Dataset items:
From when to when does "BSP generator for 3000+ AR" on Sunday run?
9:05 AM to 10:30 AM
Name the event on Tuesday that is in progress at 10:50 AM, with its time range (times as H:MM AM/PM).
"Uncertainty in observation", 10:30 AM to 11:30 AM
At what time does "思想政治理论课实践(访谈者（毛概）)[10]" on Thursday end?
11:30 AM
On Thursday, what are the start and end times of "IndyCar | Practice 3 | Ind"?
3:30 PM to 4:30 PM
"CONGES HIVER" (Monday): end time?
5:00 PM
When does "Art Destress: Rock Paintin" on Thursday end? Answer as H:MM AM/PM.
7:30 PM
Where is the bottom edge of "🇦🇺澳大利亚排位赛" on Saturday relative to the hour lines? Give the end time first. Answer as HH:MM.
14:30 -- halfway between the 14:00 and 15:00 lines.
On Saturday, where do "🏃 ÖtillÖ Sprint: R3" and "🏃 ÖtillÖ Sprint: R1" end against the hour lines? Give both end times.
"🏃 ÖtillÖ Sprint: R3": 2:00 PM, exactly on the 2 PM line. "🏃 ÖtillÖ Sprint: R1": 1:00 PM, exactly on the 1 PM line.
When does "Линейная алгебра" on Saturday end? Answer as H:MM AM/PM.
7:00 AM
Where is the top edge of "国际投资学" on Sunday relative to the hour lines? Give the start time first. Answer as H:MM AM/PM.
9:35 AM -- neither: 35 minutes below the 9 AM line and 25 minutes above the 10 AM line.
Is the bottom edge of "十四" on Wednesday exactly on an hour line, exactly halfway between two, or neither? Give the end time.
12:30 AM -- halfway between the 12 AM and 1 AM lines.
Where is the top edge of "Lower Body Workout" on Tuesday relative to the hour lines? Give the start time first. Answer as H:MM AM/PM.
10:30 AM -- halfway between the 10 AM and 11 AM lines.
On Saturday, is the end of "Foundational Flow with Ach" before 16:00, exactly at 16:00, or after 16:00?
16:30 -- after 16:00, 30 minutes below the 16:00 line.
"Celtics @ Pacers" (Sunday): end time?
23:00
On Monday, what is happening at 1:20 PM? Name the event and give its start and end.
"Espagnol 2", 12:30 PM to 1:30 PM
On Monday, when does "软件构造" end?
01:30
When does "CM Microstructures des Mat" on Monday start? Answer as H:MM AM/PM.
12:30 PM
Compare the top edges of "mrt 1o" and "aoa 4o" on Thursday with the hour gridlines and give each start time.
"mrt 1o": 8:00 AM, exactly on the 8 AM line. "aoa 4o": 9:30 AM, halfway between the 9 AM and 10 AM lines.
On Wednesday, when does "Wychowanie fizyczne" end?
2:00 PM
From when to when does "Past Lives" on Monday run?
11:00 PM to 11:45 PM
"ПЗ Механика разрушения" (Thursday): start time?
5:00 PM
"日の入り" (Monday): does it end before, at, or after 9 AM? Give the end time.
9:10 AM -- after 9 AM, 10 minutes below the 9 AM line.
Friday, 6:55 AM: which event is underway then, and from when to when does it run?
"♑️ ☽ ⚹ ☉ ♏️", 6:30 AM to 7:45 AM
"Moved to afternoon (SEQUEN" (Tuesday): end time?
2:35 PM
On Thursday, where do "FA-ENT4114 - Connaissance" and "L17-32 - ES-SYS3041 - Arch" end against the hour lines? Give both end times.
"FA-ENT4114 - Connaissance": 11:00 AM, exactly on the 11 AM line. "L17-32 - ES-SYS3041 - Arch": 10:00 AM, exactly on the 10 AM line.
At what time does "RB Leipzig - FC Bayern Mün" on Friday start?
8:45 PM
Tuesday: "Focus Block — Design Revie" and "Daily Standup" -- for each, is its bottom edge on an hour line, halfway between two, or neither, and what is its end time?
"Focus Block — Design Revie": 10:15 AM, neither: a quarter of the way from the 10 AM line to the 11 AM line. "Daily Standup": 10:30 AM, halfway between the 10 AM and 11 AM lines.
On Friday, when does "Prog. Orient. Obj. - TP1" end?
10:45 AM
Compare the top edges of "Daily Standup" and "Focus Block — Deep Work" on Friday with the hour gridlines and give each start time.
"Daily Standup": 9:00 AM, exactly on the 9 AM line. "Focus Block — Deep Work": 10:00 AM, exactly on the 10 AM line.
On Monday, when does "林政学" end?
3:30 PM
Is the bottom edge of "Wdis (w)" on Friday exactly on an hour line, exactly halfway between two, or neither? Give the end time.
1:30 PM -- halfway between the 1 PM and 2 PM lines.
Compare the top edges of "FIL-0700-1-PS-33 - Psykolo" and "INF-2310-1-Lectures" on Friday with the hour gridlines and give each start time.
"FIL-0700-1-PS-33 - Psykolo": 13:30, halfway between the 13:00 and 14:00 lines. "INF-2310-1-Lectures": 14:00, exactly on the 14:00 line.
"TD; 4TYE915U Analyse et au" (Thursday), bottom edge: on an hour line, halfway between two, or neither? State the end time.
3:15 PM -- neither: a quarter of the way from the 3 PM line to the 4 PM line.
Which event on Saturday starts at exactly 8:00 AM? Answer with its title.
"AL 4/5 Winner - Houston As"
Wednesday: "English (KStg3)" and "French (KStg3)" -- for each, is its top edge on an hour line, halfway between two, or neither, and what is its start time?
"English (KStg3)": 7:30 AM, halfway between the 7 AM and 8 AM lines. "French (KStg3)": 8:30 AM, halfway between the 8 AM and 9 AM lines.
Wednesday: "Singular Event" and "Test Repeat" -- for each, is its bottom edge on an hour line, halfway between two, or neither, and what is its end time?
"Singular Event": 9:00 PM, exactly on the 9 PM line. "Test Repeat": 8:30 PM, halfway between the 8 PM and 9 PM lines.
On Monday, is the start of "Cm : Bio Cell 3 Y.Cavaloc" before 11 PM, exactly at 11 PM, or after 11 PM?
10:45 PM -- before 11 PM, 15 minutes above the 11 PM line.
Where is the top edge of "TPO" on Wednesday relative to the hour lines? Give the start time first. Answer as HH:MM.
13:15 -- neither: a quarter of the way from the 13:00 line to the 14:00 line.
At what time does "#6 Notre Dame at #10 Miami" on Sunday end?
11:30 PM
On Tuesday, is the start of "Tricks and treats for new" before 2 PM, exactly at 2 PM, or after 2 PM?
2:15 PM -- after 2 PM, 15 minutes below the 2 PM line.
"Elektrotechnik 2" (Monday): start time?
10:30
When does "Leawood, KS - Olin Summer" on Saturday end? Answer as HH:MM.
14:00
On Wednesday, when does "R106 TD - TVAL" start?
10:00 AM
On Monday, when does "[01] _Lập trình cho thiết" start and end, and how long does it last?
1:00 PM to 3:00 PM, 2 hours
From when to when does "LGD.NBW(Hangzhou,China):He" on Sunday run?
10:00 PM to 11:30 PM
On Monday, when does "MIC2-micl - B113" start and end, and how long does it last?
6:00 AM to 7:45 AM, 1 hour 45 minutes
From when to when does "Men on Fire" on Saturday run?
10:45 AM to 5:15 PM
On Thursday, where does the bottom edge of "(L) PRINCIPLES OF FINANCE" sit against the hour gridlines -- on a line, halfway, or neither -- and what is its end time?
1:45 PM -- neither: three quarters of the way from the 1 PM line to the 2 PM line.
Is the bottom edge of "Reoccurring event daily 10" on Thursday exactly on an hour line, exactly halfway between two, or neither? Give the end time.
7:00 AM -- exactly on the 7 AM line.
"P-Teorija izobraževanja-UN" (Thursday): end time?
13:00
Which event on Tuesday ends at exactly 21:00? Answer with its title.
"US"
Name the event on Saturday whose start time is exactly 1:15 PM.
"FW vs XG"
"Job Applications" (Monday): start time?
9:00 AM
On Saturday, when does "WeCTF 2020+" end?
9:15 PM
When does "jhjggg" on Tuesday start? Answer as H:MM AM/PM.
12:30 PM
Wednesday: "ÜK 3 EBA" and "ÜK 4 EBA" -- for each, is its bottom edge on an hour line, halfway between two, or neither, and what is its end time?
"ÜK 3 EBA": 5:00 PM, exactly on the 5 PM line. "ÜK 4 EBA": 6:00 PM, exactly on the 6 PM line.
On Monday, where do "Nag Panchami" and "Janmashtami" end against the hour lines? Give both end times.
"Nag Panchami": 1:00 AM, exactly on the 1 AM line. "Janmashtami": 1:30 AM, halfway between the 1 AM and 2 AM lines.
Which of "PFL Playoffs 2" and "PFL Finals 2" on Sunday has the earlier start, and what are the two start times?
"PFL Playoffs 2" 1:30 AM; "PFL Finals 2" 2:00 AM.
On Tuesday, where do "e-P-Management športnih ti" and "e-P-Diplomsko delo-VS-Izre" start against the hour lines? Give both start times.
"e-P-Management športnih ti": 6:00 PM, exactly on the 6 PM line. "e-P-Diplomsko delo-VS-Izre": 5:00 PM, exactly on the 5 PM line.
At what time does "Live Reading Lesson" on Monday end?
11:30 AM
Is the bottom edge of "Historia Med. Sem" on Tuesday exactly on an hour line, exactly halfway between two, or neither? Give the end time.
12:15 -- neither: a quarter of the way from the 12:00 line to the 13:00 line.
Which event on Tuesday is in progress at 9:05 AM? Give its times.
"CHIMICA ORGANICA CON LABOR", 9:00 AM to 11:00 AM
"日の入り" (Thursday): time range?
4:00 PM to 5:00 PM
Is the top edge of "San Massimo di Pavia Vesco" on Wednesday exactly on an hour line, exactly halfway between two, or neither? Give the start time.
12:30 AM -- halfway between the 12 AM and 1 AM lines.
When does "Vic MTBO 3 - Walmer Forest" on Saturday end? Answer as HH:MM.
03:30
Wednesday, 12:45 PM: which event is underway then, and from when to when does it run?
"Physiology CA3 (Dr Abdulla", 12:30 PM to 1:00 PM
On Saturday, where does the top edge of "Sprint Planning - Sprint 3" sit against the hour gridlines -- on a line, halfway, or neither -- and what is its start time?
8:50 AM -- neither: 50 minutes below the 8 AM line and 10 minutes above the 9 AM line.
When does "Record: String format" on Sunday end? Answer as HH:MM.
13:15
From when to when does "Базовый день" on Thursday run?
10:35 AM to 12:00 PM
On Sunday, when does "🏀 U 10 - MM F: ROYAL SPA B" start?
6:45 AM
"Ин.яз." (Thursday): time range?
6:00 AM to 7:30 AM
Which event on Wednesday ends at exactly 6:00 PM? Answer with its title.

Written task:
Express the items in the part that opens with the line containing "State the end time." and closes with the line containing "3:15 PM -- neither: a" as a two-column CSV with the columns item_text and answer. Give one row per item, put each field in quotation marks, and replace any line breaks with spaces.

The answer:
item_text,answer
"""TD; 4TYE915U Analyse et au"" (Thursday), bottom edge: on an hour line, halfway between two, or neither? State the end time.","3:15 PM -- neither: a quarter of the way from the 3 PM line to the 4 PM line."